Step 1: Plan the Garden

In planning — and planting — a kitchen garden, avoid thorny plants that can catch clothing; plants, trees or shrubs that produce sap or weep when branches are broken; and plants that produce inedible berries. Everything planted should be edible. The plants in our project include vegetables, herbs and dwarf citrus plants, all chosen with Asian cooking in mind.

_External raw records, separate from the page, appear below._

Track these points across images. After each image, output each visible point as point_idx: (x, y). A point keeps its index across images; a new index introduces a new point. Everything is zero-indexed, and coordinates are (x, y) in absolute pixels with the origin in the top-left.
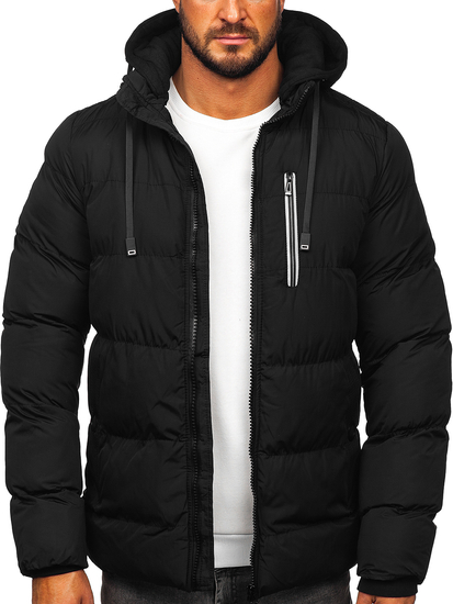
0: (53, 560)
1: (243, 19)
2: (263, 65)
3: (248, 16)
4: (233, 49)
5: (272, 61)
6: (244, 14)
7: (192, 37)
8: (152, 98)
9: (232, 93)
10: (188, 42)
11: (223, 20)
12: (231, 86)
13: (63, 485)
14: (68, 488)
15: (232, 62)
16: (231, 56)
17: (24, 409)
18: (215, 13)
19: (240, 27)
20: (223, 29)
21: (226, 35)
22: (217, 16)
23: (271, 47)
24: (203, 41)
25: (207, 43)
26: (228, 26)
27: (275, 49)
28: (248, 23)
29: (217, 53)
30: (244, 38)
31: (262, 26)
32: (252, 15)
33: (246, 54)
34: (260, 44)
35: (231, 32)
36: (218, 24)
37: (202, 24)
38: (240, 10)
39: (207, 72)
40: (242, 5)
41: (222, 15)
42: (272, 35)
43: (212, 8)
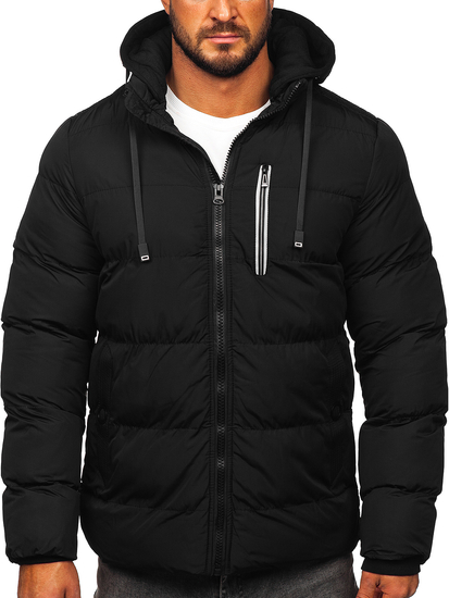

These plants are suited for the California climate, but for help with plants suitable for your climate, talk to the experts at your local garden centers and nurseries.

Step 2: Prepare the Soil

Before planting, amend the soil to ensure the plants have all the necessary nutrients for producing hardy vegetables, herbs and fruit. Check with a garden center or local agricultural extension office for a testing facility in your area. If the soil isn't tested, then use soil amendments that are meant to enhance the nutrient needs of vegetables and herbs. Also, keep in mind that herbs require a good, fast-draining soil that's rich in nutrients.

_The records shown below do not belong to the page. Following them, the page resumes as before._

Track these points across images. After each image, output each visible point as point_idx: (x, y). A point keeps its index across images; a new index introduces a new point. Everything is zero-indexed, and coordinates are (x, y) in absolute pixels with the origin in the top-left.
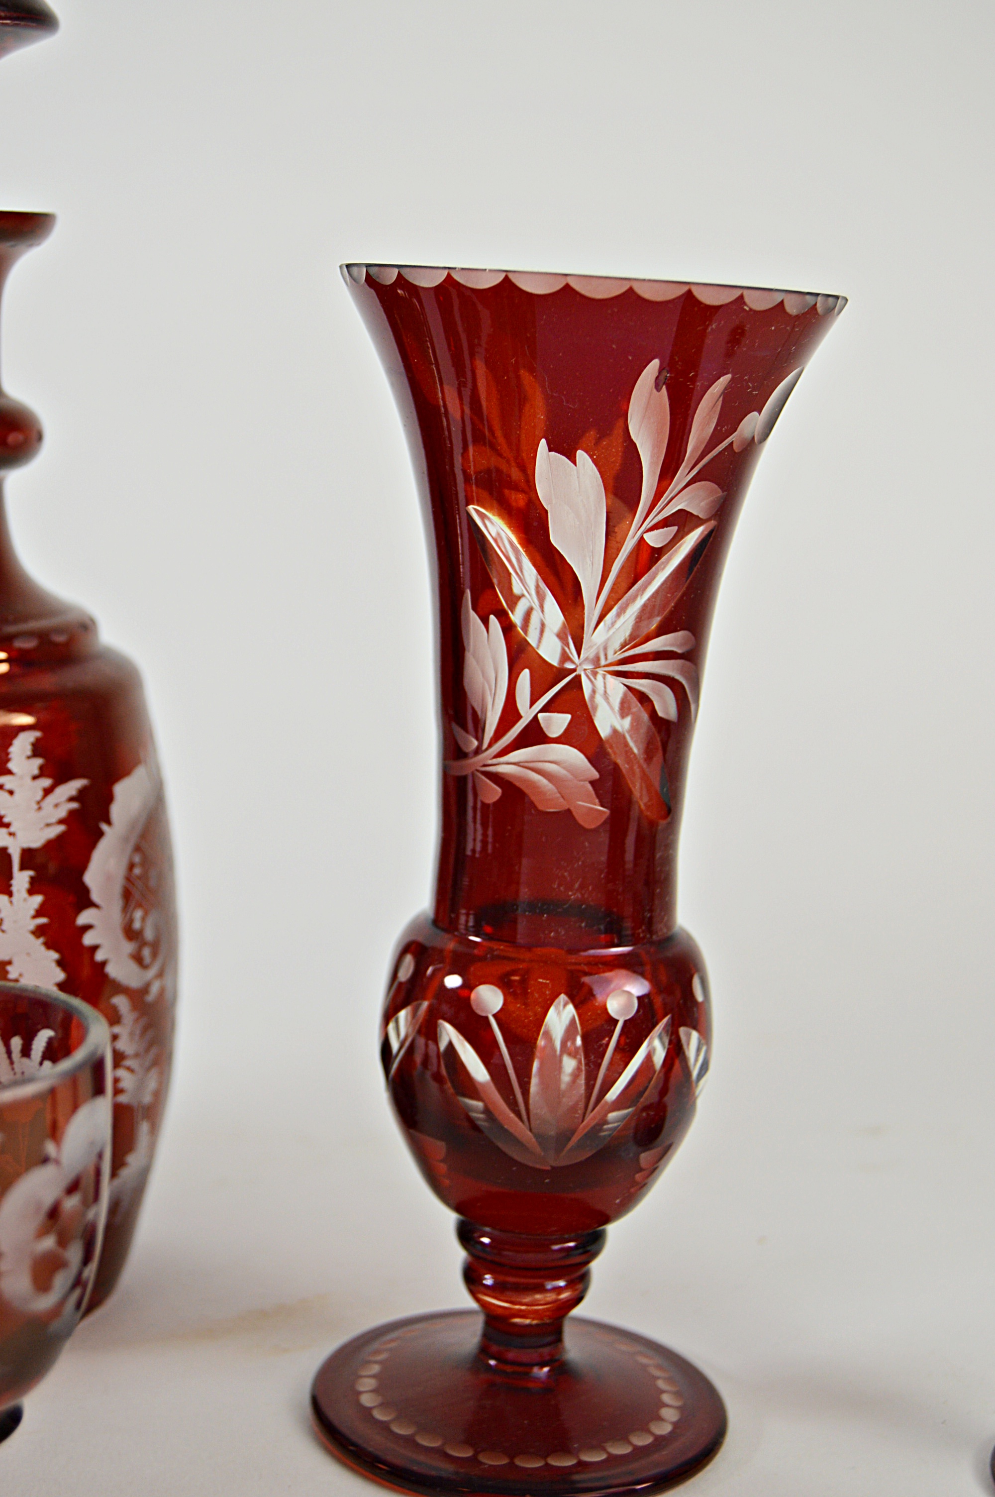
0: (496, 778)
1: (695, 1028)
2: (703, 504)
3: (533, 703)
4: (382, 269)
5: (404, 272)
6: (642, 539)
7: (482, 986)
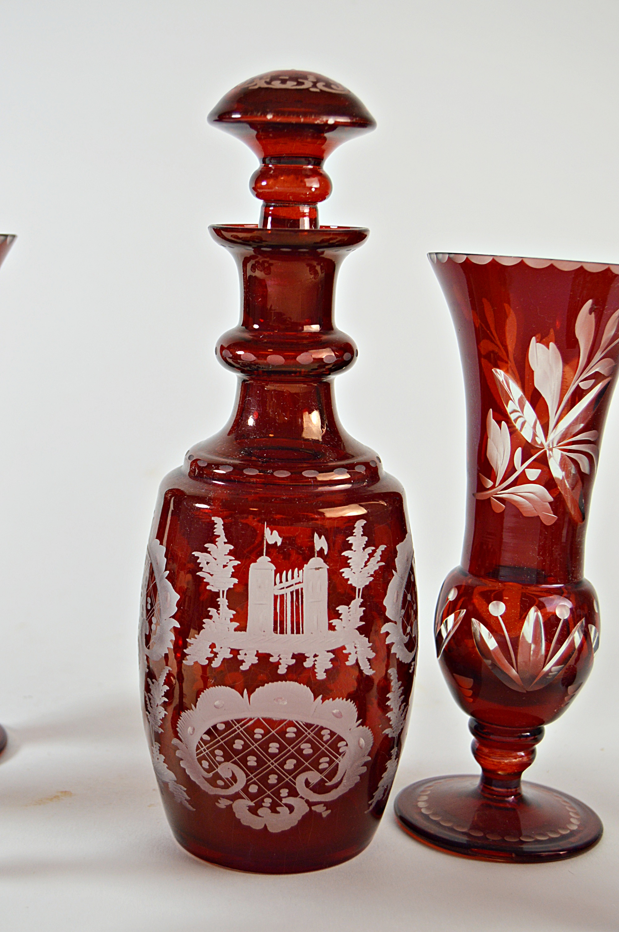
0: (502, 500)
1: (595, 625)
2: (606, 369)
3: (523, 463)
4: (457, 255)
5: (469, 257)
6: (578, 386)
7: (494, 602)
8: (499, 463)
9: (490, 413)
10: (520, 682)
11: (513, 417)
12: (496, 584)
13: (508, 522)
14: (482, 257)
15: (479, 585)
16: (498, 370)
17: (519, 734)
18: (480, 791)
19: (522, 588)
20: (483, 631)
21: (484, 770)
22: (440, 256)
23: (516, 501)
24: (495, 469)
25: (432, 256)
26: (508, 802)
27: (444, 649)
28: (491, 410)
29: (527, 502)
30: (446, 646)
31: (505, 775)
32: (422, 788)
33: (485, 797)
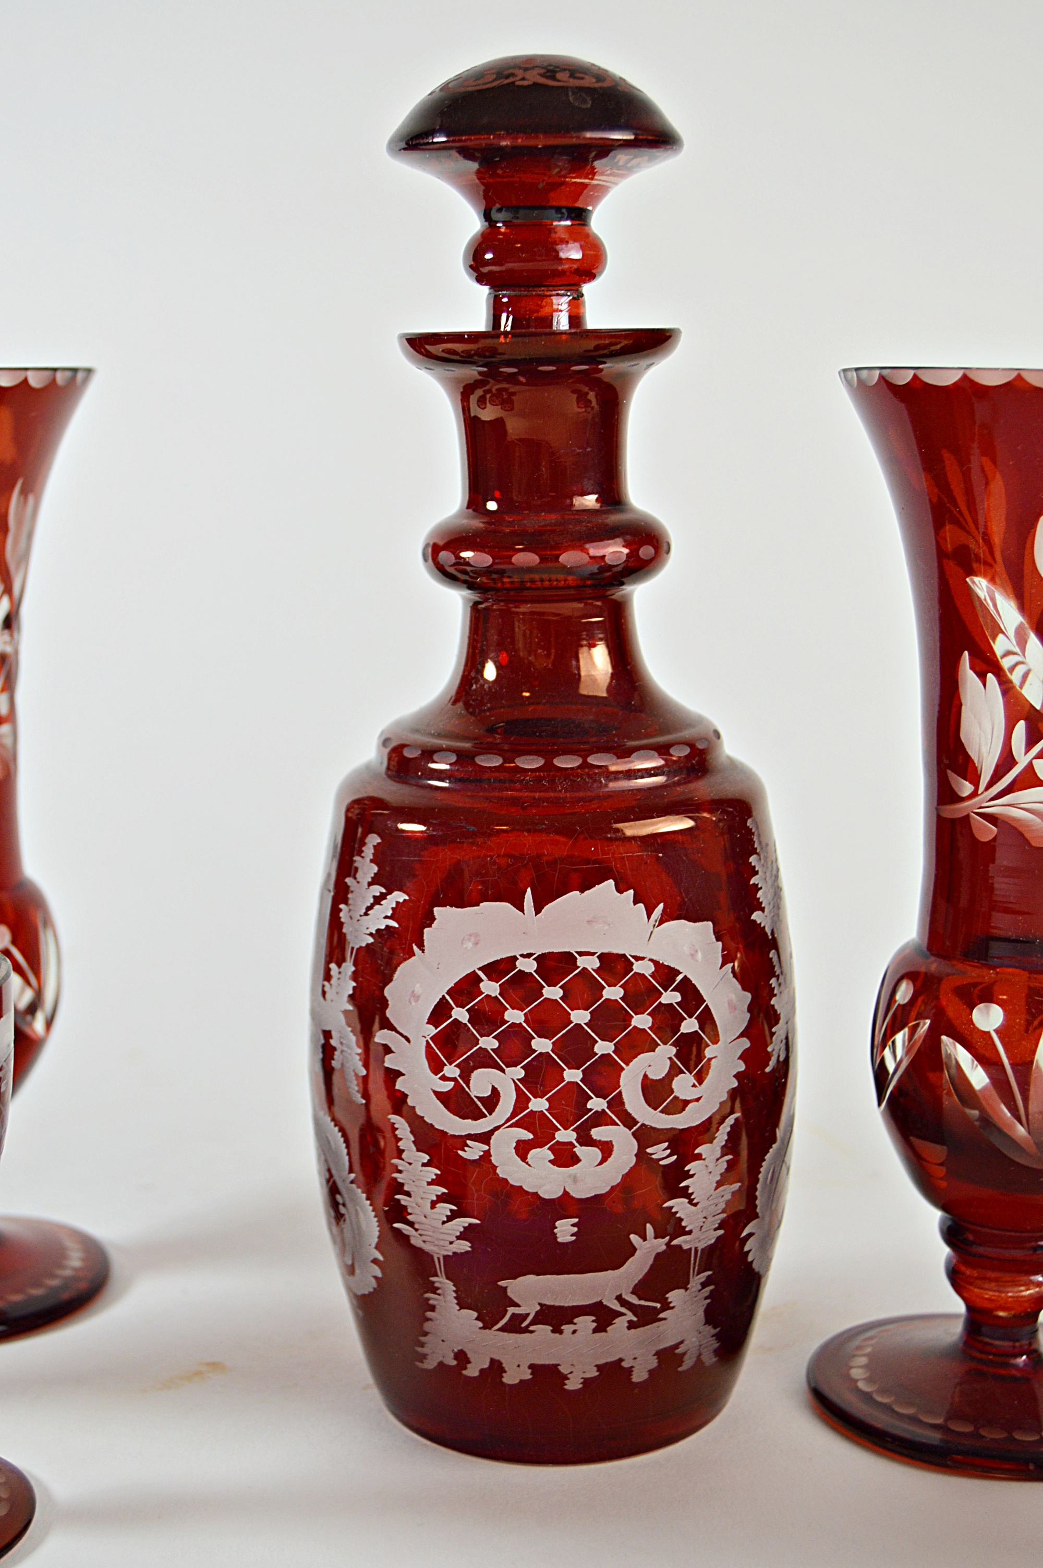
0: (992, 818)
3: (1027, 751)
4: (895, 371)
5: (919, 373)
7: (981, 1005)
8: (984, 750)
9: (965, 660)
10: (1033, 1149)
11: (1006, 663)
12: (985, 971)
13: (1005, 858)
14: (939, 371)
15: (953, 975)
16: (976, 579)
17: (1033, 1244)
18: (961, 1345)
19: (1029, 978)
20: (963, 1056)
21: (969, 1308)
22: (864, 374)
23: (1014, 819)
24: (976, 761)
25: (849, 374)
26: (1016, 1367)
27: (892, 1092)
28: (966, 653)
29: (1038, 820)
30: (895, 1088)
31: (1010, 1318)
32: (857, 1342)
33: (973, 1358)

Step 3: Plant to Hide an Unsightly View

Before starting the garden area, we planted a lavender lady passionflower (Passiflora Hybrid 'Lavender Lady') to camouflage a pole near the garden perimeter. It will produce tendrils that will quickly climb the pole. To help it attach to the pole, we used bamboo stakes and also tied to the pole with twist ties. Floral tape or gardener's twine could also be used. Always tie vines loosely, to prevent damage to the plant. Passionflower is not edible, but the large, brightly colored blooms attract bees and hummingbirds, which in turn will pollinate the edible plants in the garden.

Step 4: Plant for Fragrance

Lemongrass (Cymbopogon Citrus) is planted at the base of the passionflower. It has a wonderful fragrance, and the leaves are often used in Asian recipes. It will add height at the base of the pole, and when it becomes too large for the area, it can be easily divided and planted along the fencerow.

Step 5: Create Variety

Planting continues with a dwarf giant banana (Musa Acuminata 'Enano Gigante'), which will add height to the area. The fruit is edible, and the leaves can be used to wrap fish for cooking. Golden la roma tomato (Tomato 'La Roma Gold'), a yellow Roma variety, is great in salads. Variegated calamondin orange (Citrus Reticulata 'Calamondin Variegata') (Image 1), grown here in a bush shape, produces a slightly bitter fruit. Siam queen basil (Ocimum Basilicum 'Siam Queen') (Image 2) has a spicy flavor, perfect for Asian cuisine. Owari satsuma mandarin orange (Citrus Reticulata 'Owari') (Image 3) has a very sweet fruit, great for cooking. The leaves of dwarf bearss seedless lime (Citrus Aurantiifolia 'Dwarf Bearss Seedless') are used in Thai cooking. Other items included are: Ichiban eggplant (Eggplant 'Ichiban Imp'), purple ruffles basil (Ocimum Basilicum 'Purple Ruffles'), variegated oregano (Oreganum Vulgare 'Variegata') and Nagami kumquat (Citrus Kumquat 'Nagami') (Image 4).

Step 6: Mulch for Pest Control

Tumbled, crushed glass is used as mulch for the plants. Because it has been tumbled, it is safe for bare feet, children and pets. But the real bonus is that snails don't like to cross it, so it offers added pest protection for the newly planted vegetables and herbs.